A role for heparan sulfate in viral surfing

Abstract

Heparan sulfate (HS) moieties on cell surfaces are known to provide attachment sites for many viruses including herpes simplex virus type-1 (HSV-1). Here, we demonstrate that cells respond to HSV-1 infection by enhancing filopodia formation. Filopodia express HS and are subsequently utilized for the transport of HSV-1 virions to cell bodies in a surfing-like phenomenon, which is facilitated by the underlying actin cytoskeleton and is regulated by transient activation of a small Rho GTPase, Cdc42. We also demonstrate that interaction between a highly conserved herpesvirus envelope glycoprotein B (gB) and HS is required for surfing. A HSV-1 mutant that lacks gB fails to surf and quantum dots conjugated with gB demonstrate surfing-like movements. Our data demonstrates a novel use of a common receptor, HS, which could also be exploited by multiple viruses and quite possibly, many additional ligands for transport along the plasma membrane.
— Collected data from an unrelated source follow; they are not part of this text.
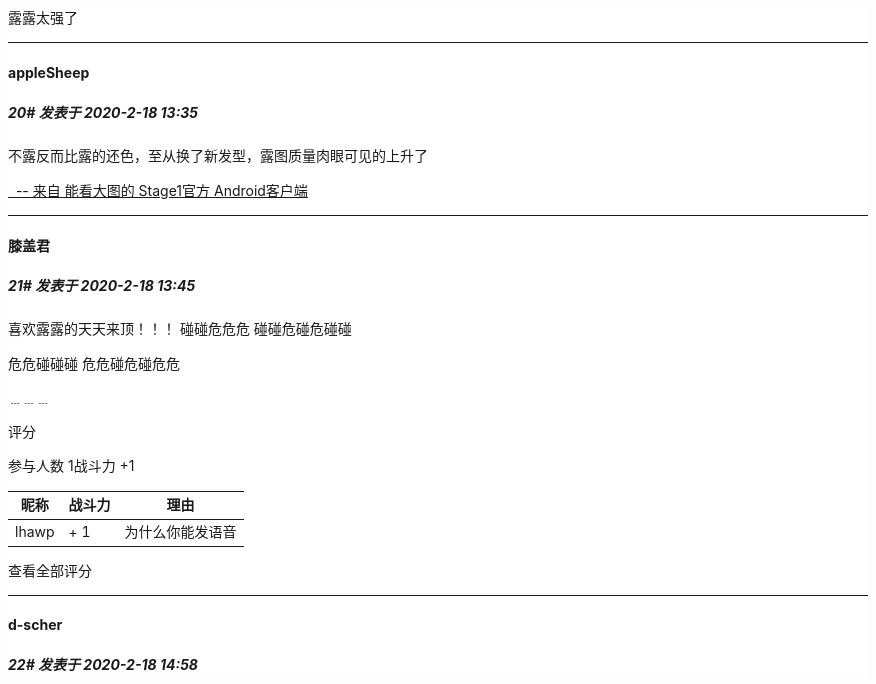 


露露太强了







*****

####  appleSheep  
##### 20#       发表于 2020-2-18 13:35




不露反而比露的还色，至从换了新发型，露图质量肉眼可见的上升了

[  -- 来自 能看大图的 Stage1官方 Android客户端](https://www.coolapk.com/apk/140634)







*****

####  膝盖君  
##### 21#       发表于 2020-2-18 13:45




喜欢露露的天天来顶！！！
碰碰危危危 碰碰危碰危碰碰

危危碰碰碰 危危碰危碰危危



﹍﹍﹍

评分





 参与人数 1战斗力 +1

|昵称|战斗力|理由|
|----|---|---|
| lhawp| + 1|为什么你能发语音|



查看全部评分






*****

####  d-scher  
##### 22#       发表于 2020-2-18 14:58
Figure 1. Exogenous HSV-1 can induce filopodia formation

(A) Increase in the number of filopodia upon exposure to HSV-1 were counted for cells indicated. Counting was done 15–30 min before and after the addition of virus. Numbers are represented as percentages to better compare different cell lines. 3 independent experiments were counted for each cell type (n=25). Numbers of filopodia are presented as means with error bars showing standard deviation. (B) Western Blot analysis confirms activation of Cdc42 at the time points indicated. (C) Down-regulation of Cdc42 inhibits HSV-1 entry. HeLa cells were transfected with siRNA against Cdc42 or control siRNA and exposed to a β-galactosidase expressing HSV-1(KOS) virus.
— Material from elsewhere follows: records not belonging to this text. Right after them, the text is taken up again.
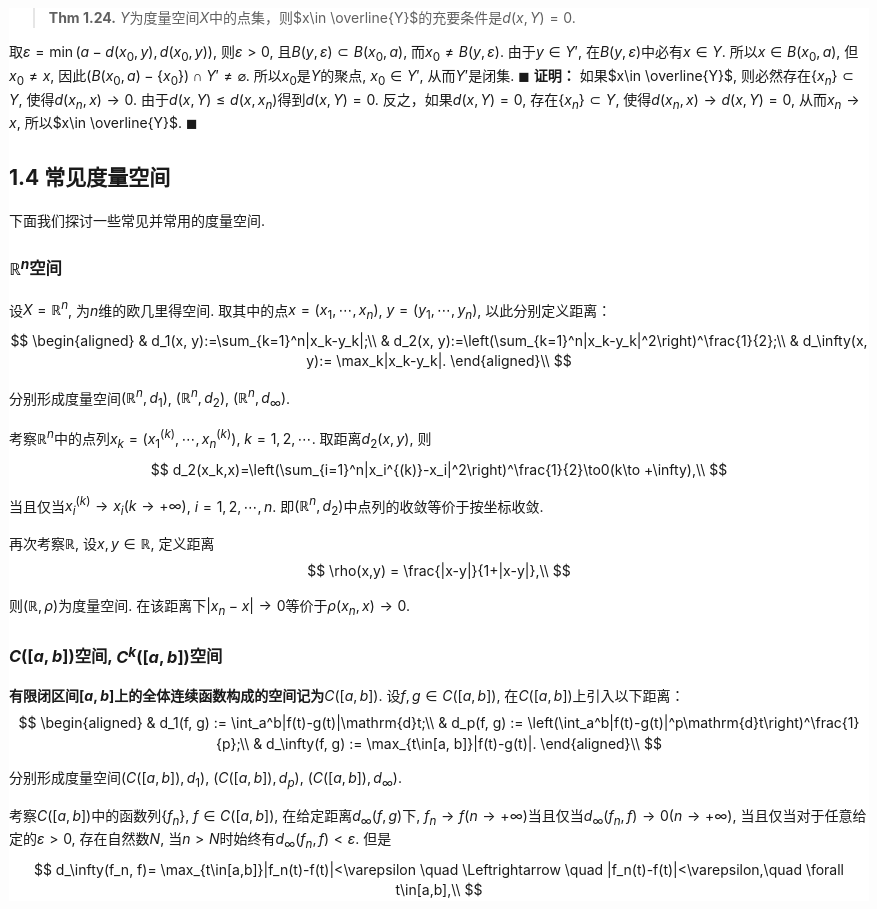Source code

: >**Thm 1.24.** $Y$为度量空间$X$中的点集，则$x\in \overline{Y}$的充要条件是$d(x,Y)=0$.

取$\varepsilon =\min(a-d(x_0,y),d(x_0,y))$, 则$\varepsilon>0$, 且$B(y,\varepsilon)\subset B(x_0,a)$, 而$x_0\neq B(y,\varepsilon)$. 由于$y\in Y'$, 在$B(y,\varepsilon)$中必有$x\in Y$. 所以$x\in B(x_0,a)$, 但$x_0\neq x$, 因此$(B(x_0,a)-\{x_0\})\cap Y'\neq \varnothing$. 所以$x_0$是$Y$的聚点, $x_0\in Y'$, 从而$Y'$是闭集. $\blacksquare$
**证明：** 如果$x\in \overline{Y}$, 则必然存在$\{x_n\}\subset Y$, 使得$d(x_n,x)\to 0$. 由于$d(x,Y)\leq d(x,x_n)$得到$d(x,Y)=0$. 反之，如果$d(x,Y)=0$, 存在$\{x_n\}\subset Y$, 使得$d(x_n,x)\to d(x,Y)=0$, 从而$x_n\to x$, 所以$x\in \overline{Y}$. $\blacksquare$

## 1.4 常见度量空间

下面我们探讨一些常见并常用的度量空间.

### $\mathbb{R}^n$空间
设$X=\mathbb{R}^n$, 为$n$维的欧几里得空间. 取其中的点$x=(x_1,\cdots,x_n)$, $y=(y_1,\cdots,y_n)$, 以此分别定义距离：
$$
\begin{aligned}
    & d_1(x, y):=\sum_{k=1}^n|x_k-y_k|;\\
    & d_2(x, y):=\left(\sum_{k=1}^n|x_k-y_k|^2\right)^\frac{1}{2};\\
    & d_\infty(x, y):= \max_k|x_k-y_k|.
\end{aligned}\\
$$

分别形成度量空间$(\mathbb{R}^n,d_1)$, $(\mathbb{R}^n,d_2)$, $(\mathbb{R}^n,d_\infty)$.

考察$\mathbb{R}^n$中的点列$x_k=(x_1^{(k)},\cdots,x_n^{(k)})$, $k=1,2,\cdots$. 取距离$d_2(x,y)$, 则
$$
d_2(x_k,x)=\left(\sum_{i=1}^n|x_i^{(k)}-x_i|^2\right)^\frac{1}{2}\to0(k\to +\infty),\\
$$

当且仅当$x_i^{(k)}\to x_i(k\to+\infty)$, $i=1,2,\cdots,n$. 即$(\mathbb{R}^n,d_2)$中点列的收敛等价于按坐标收敛.

再次考察$\mathbb{R}$, 设$x,y\in\mathbb{R}$, 定义距离
$$
\rho(x,y) = \frac{|x-y|}{1+|x-y|},\\
$$

则$(\mathbb{R},\rho)$为度量空间. 在该距离下$|x_n - x|\to0$等价于$\rho(x_n,x)\to 0$.

### $C([a,b])$空间, $C^k([a,b])$空间

**有限闭区间$[a,b]$上的全体连续函数构成的空间记为**$C([a,b])$. 设$f,g\in C([a,b])$, 在$C([a,b])$上引入以下距离：
$$
\begin{aligned}
    & d_1(f, g) := \int_a^b|f(t)-g(t)|\mathrm{d}t;\\
    & d_p(f, g) := \left(\int_a^b|f(t)-g(t)|^p\mathrm{d}t\right)^\frac{1}{p};\\
    & d_\infty(f, g) := \max_{t\in[a, b]}|f(t)-g(t)|.
\end{aligned}\\
$$

分别形成度量空间$(C([a,b]),d_1)$, $(C([a,b]),d_p)$, $(C([a,b]),d_\infty)$.

考察$C([a,b])$中的函数列$\{f_n\}$, $f\in C([a,b])$, 在给定距离$d_\infty(f,g)$下, $f_n\to f(n\to+\infty)$当且仅当$d_\infty(f_n,f)\to0(n\to+\infty)$, 当且仅当对于任意给定的$\varepsilon>0$, 存在自然数$N$, 当$n>N$时始终有$d_\infty(f_n,f)<\varepsilon$. 但是
$$
d_\infty(f_n, f)= \max_{t\in[a,b]}|f_n(t)-f(t)|<\varepsilon \quad \Leftrightarrow \quad |f_n(t)-f(t)|<\varepsilon,\quad \forall t\in[a,b],\\
$$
Figure 2. HSV-1 binds and surfs along filopodia

(A) Time course of K26GFP virus (green) surfing (arrow) on a single Vero cell at indicated time points. Cells were infected at an approximate MOI of 200. (B) Representative binding of K26GFP virus to filopodia. To quantify virus binding, the average fluorescent intensity of a selected region of interest on filopodia was plotted over time. (C) Tracking of viral particles demonstrates an average particle speed of 1.5 μm/min. To quantify viral surfing speed, 8 to 10 particles per cell were tracked every 30 s and the distance traveled was plotted over time.
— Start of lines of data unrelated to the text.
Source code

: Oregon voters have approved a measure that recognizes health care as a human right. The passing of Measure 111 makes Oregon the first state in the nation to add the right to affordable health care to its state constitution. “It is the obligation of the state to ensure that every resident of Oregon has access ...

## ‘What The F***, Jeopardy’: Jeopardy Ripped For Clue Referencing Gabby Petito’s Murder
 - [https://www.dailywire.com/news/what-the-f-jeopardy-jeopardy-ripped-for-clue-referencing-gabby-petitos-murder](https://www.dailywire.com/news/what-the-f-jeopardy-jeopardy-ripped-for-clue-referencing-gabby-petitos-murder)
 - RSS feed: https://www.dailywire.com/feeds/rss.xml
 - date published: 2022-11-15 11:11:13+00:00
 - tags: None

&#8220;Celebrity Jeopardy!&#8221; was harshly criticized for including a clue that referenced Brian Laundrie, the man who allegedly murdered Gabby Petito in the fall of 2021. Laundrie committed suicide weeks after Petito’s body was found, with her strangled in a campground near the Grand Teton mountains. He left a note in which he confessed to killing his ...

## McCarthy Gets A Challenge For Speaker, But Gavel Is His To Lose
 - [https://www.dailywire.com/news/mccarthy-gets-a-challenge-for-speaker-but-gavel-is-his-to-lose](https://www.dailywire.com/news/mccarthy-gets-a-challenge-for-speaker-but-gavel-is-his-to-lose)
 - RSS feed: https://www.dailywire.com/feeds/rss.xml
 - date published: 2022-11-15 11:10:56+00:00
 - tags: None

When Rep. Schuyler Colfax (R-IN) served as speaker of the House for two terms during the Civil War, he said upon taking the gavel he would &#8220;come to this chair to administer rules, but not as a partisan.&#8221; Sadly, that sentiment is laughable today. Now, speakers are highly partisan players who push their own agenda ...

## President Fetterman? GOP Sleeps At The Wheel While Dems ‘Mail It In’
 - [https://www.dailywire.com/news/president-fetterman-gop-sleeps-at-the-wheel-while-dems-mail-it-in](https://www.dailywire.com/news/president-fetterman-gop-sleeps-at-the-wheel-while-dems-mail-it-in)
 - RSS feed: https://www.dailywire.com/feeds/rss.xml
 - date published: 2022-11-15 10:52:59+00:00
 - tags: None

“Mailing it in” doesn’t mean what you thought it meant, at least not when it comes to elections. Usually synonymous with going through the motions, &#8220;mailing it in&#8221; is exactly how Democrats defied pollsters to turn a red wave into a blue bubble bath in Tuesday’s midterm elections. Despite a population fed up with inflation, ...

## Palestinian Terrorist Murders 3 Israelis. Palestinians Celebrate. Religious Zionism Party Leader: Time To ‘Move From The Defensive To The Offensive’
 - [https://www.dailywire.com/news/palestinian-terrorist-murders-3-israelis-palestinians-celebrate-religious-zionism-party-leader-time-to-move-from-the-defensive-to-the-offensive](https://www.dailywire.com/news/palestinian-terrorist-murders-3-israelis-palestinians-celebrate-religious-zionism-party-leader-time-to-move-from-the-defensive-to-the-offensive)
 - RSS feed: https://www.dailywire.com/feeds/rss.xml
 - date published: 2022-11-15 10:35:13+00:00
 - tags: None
Figure 3. Heparan sulfate and gB are important for attachment to filopodia and surfing

(A) Anti-Heparan sulfate staining of Vero and CHO-K1 cells. As a negative control, primary antibody was omitted. FITC conjugated secondary anti-mouse IgG (SIGMA) was used in 1:200 dilution. (B) Western Blot Analysis confirming gB and gD presence in cell lysates. (C) Quantification of the average green intensity around the cell membrane and filopodia for gB and gD. 20 μg of total protein from gB and gD lysates were taken and incubated with monoclonal antibodies (Virusys Corp and Abcam, respectively) before using as probes on cells. The figure represents 3 independent experiments (n=11). Data are presented as means with error bars showing standard deviations. (D) Quantification of Heparinase treated cells and gB null virus. Average green intensity at filopodia was measured after 1 h of treatment with the enzyme or incubation with the mutant virions. Error bars show standard deviations. (E) Quantum dots (red) conjugated to gB via an antibody were used for demonstration of binding of gB to filopodia and its ability to surf on HeLa cells.